** DOCUMENT PASSAGE follows **
Such incidents underscore the necessity but also the inherent limitations of violence-prevention interventions. Cognitive-behavioral interventions can help young people respond less automatically—and thus more safely—to situations of potential conflict. Our randomized trials of one such intervention, “Becoming a Man,” found that these interventions produce large declines in the rate of arrests for violent offenses.
It’s a mistake, however, to regard such violence as entirely impulsive, or as just the mutually assured destruction that results when deterrence goes awry. Chance confrontations escalate through carelessness or unfortunate reflexes, but they can also escalate when otherwise trivial fights become struggles for respect and manhood. Whatever the nominal stakes, it’s frightening to see how easy it is for someone to explode if he sees no dignified middle ground between violence and public humiliation.
Responses engrained on the tough streets of one’s youth are not easily left behind, either. Several years ago, Coates almost came to blows with an angry man who got into his face because he didn’t take kindly to something Coates had written. A husky 6’4”, Coates responded in kind. The smaller man had to back down.
I think as a younger man, I would have been proud of that moment. For surely, I had adhered to Article 2 of the Code Of The Streets—"Thou Shalt Not Be Found A Punk.” ... Perhaps as 14-year-old, on the streets of West Baltimore, back at Mondawmin Mall, the response would have been correct. In fact, I was a 33-year-old contributing editor at a well-regarded magazine who’d just implicitly threatened someone on the property of my brand new employer.
Between the World and Me recounts a discomfitting incident on New York’s Upper West Side, in which Coates confronted a white woman who felt comfortable “pulling rank,” by being physically disrespectful to his son. Things got ugly, and could have gotten worse.
Courting this confrontation wasn’t the wisest thing Coates could have done. Indeed he was ashamed of his bad practical judgment in that moment in front of his child. He is not ashamed of his anger as he confronted this woman’s racial presumptions.
** End of DOCUMENT PASSAGE **
** LISTED RECORDS follows **
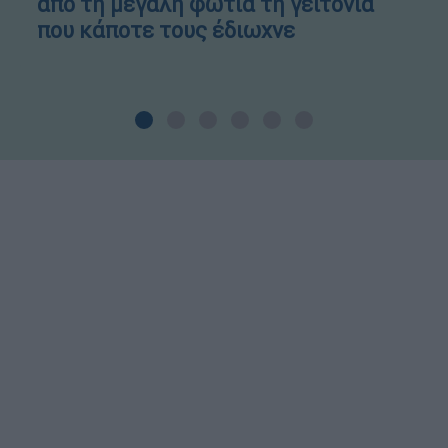
από τη μεγάλη φωτιά τη γειτονιά
που κάποτε τους έδιωχνε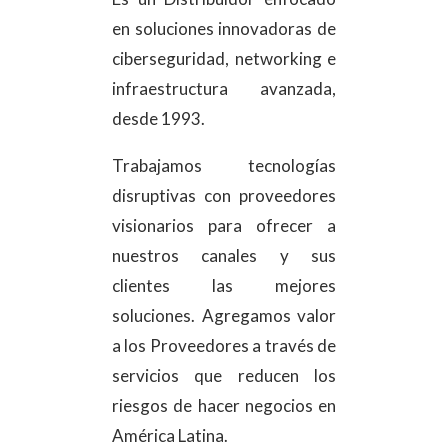
en soluciones innovadoras de
ciberseguridad, networking e
infraestructura avanzada,
desde 1993.
Trabajamos tecnologías
disruptivas con proveedores
visionarios para ofrecer a
nuestros canales y sus
clientes las mejores
soluciones. Agregamos valor
a los Proveedores a través de
servicios que reducen los
riesgos de hacer negocios en
América Latina.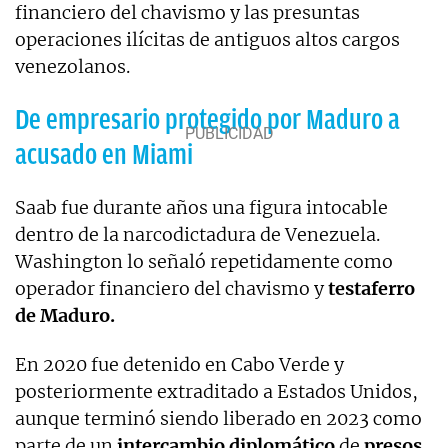
financiero del chavismo y las presuntas
operaciones ilícitas de antiguos altos cargos
venezolanos.
De empresario protegido por Maduro a
acusado en Miami
Saab fue durante años una figura intocable
dentro de la narcodictadura de Venezuela.
Washington lo señaló repetidamente como
operador financiero del chavismo y
testaferro
de Maduro.
En 2020 fue detenido en Cabo Verde y
posteriormente extraditado a Estados Unidos,
aunque terminó siendo liberado en 2023 como
parte de un
intercambio diplomático
de
presos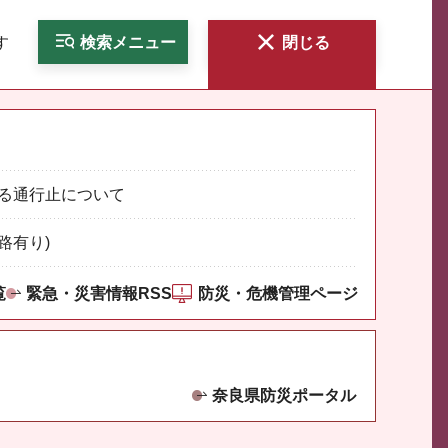
す
検索
メニュー
閉じる
る通行止について
路有り)
覧
緊急・災害情報RSS
防災・危機管理ページ
奈良県防災ポータル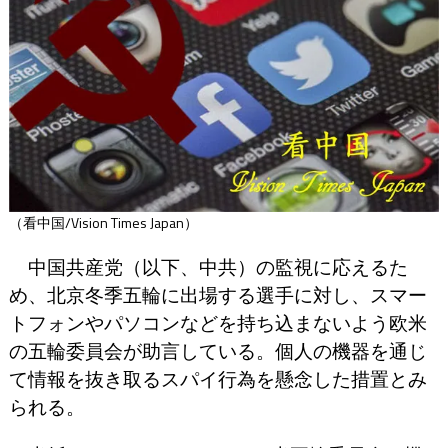
（看中国/Vision Times Japan）
中国共産党（以下、中共）の監視に応えるた
め、北京冬季五輪に出場する選手に対し、スマー
トフォンやパソコンなどを持ち込まないよう欧米
の五輪委員会が助言している。個人の機器を通じ
て情報を抜き取るスパイ行為を懸念した措置とみ
られる。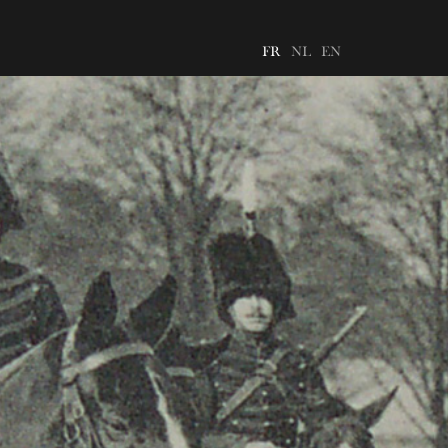
FR
NL
EN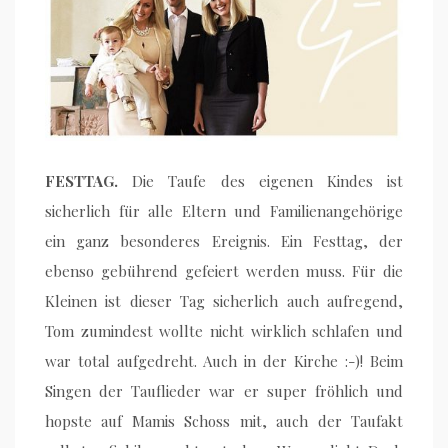
FESTTAG.
Die Taufe des eigenen Kindes ist
sicherlich für alle Eltern und Familienangehörige
ein ganz besonderes Ereignis. Ein Festtag, der
ebenso gebührend gefeiert werden muss. Für die
Kleinen ist dieser Tag sicherlich auch aufregend,
Tom zumindest wollte nicht wirklich schlafen und
war total aufgedreht. Auch in der Kirche :-)! Beim
Singen der Tauflieder war er super fröhlich und
hopste auf Mamis Schoss mit, auch der Taufakt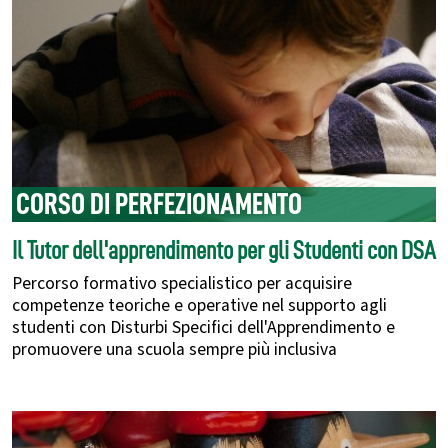
CORSO DI PERFEZIONAMENTO
Il Tutor dell'apprendimento per gli Studenti con DSA
Percorso formativo specialistico per acquisire
competenze teoriche e operative nel supporto agli
studenti con Disturbi Specifici dell'Apprendimento e
promuovere una scuola sempre più inclusiva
** End of LISTED RECORDS **
BRIEF:
Decide whether each statement agrees with the passage on violence and Coates. For each, answer yes or no and quote the deciding words.
(a) Randomized trials of "Becoming a Man" found large declines in arrests for violent offenses.
(b) In the confrontation with the angry man, Coates was the one who backed down.
(c) Coates is ashamed of his anger at the woman's racial presumptions.
Answer from the passage alone.

OUTPUT OF THE EXERCISE:
(a) Yes: "found that these interventions produce large declines in the rate of arrests for violent offenses"
(b) No: "The smaller man had to back down."
(c) No: "He is not ashamed of his anger as he confronted this woman’s racial presumptions."